Côté magazines, la presse « people » caracole en tête derrière le vétéran ¡ Hola ! et ses 730 000 exemplaires. Les concurrents sont nombreux : Semana, Diez minutos et le petit dernier ¿ Qué me dices ? La presse « people » fouille nettement moins dans les poubelles que ses homologues européens. C'est un bon moyen d'entrer par la petite porte dans la société espagnole.
Télévision
Une surprise : les petits tirages de la presse télé. Teleprograma, le leader, plafonne à 250 000 exemplaires. Les Espagnols sont pourtant champions cathodiques d'Europe. Dans les bars, les restos, les campings, il y a toujours une télé allumée, de préférence à fond. Mais la télé espagnole est simple : sports, séries, jeux, journaux télévisés, corridas et quelques films. Dans l'intervalle, des débats pour passer le temps.
On compte 5 chaînes principales : TVE1, TVE2, des chaînes d'État, Antena 3, qui diffuse TVG, la télé galicienne, très regardée dans les zones rurales, Tele5 (assez proche de M6) et Canal Plus, plus quelques chaînes locales.
Les horaires des programmes sont indiqués dans le journal local.

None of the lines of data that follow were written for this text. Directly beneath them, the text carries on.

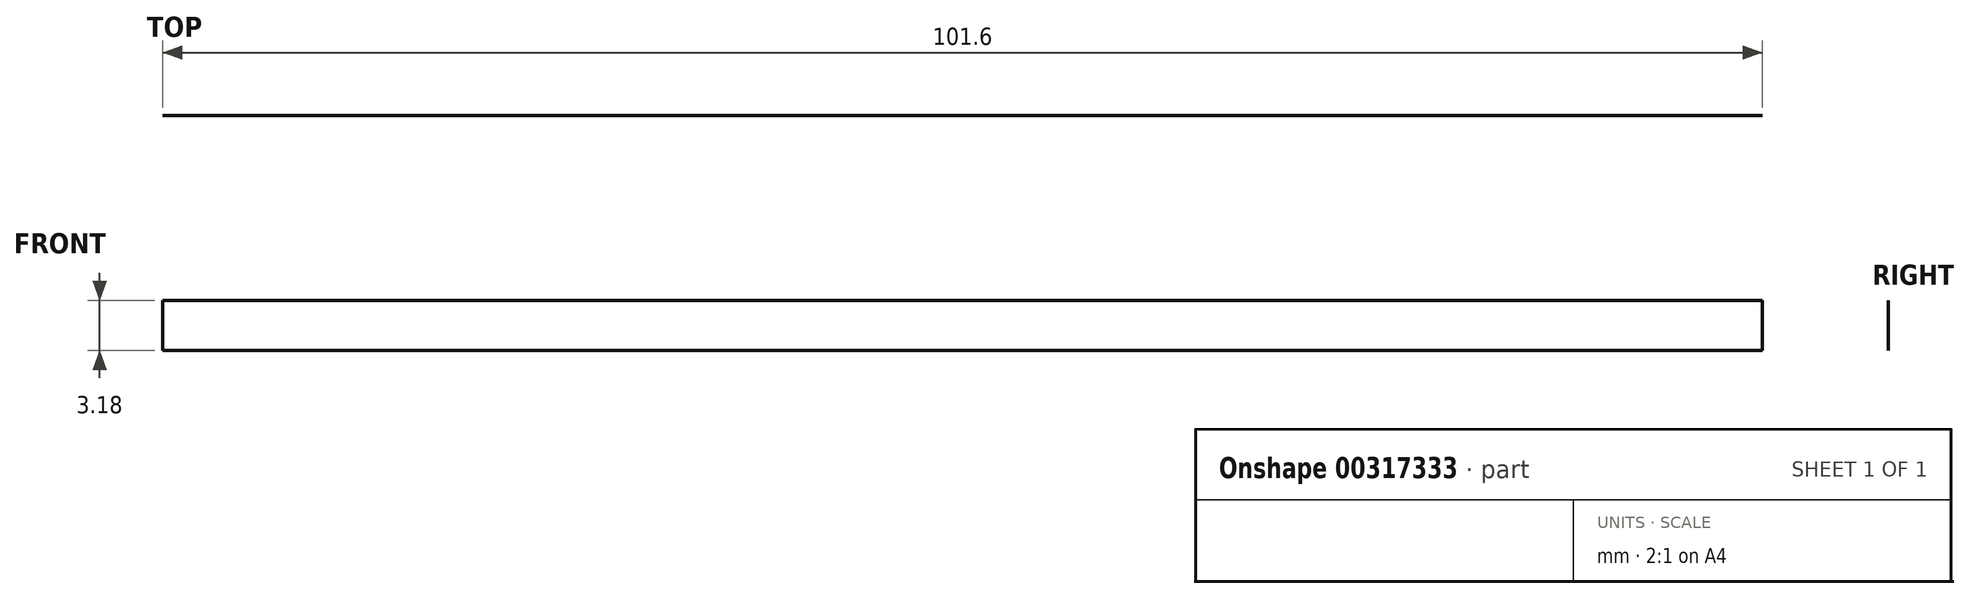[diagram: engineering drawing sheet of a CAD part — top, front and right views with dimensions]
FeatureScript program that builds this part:
annotation { "Feature Type Name" : "Feature", "Feature Type Description" : "" }
export const myFeature = defineFeature(function(context is Context, id is Id, definition is map)
    precondition{}
    {
        {
            var Q0;
            Q0=qCreatedBy(makeId("Front.planeOp"),FACE);
            var sketch = newSketch(context, id + "F0", { "sketchPlane" : qUnion([Q0])});
            skLineSegment(sketch, "E0.bottom", {"start": v(-50.8, 1.59) * mm, "end": v(50.8, 1.59) * mm});
            skLineSegment(sketch, "E0.top", {"start": v(-50.8, -1.59) * mm, "end": v(50.8, -1.59) * mm});
            skLineSegment(sketch, "E0.left", {"start": v(-50.8, 1.59) * mm, "end": v(-50.8, -1.59) * mm});
            skLineSegment(sketch, "E0.right", {"start": v(50.8, 1.59) * mm, "end": v(50.8, -1.59) * mm});
            skPoint(sketch, "E0.middle", {"position": v(0, 0) * mm});
            skSolve(sketch);
        }
        {
            var Q0;
            Q0 = qSketchRegion(id + "F0", true);
            extrude(context, id + "F1", {"entities" : qUnion([Q0]), "depth" : 1 / 203.2 * mm});
        }
    });
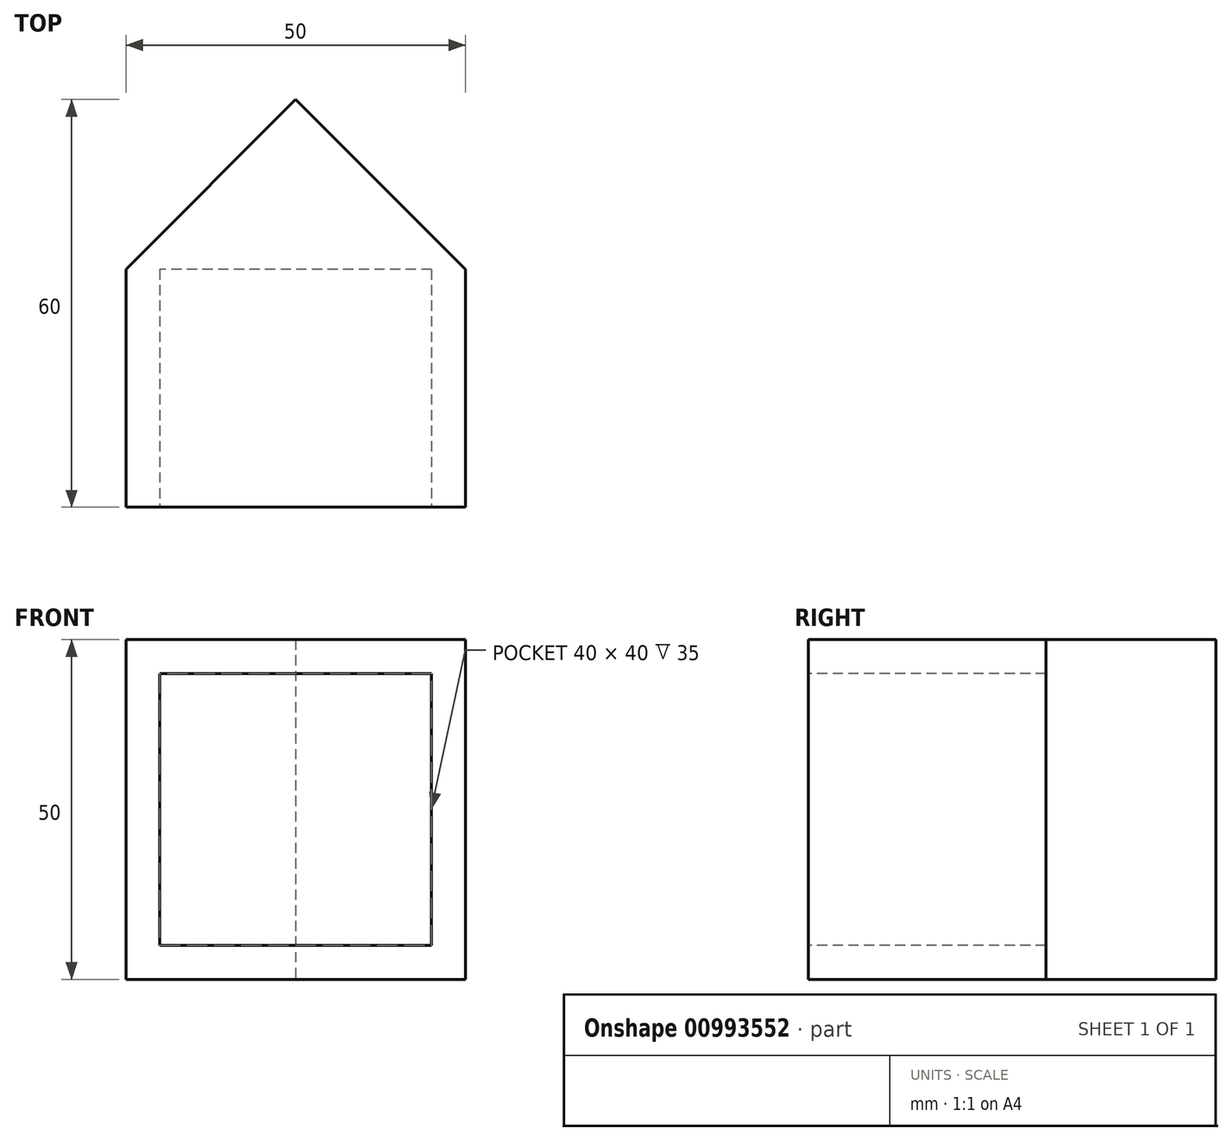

Les journaux télévisés suivent l'heure des repas (15 h et 21 h sur TVE1).
Ce qui plaît le plus aux Espagnols, à part le foot, les corridas et le cyclisme, ce sont les émissions « people » comme Gente sur TVE1 ou Rumores sur Antena 3.
Radio
De ce côté-là, c'est un peu le bazar. Des centaines de miniradios inondent la bande FM. Pour écouter de la musique locale, c'est l'aubaine, sauf en voiture car le cantaor au duende fabuleux se trouve soudain remplacé par un débat sur la culture des olives au détour d'une colline. Une valeur sûre : Radio Clásica.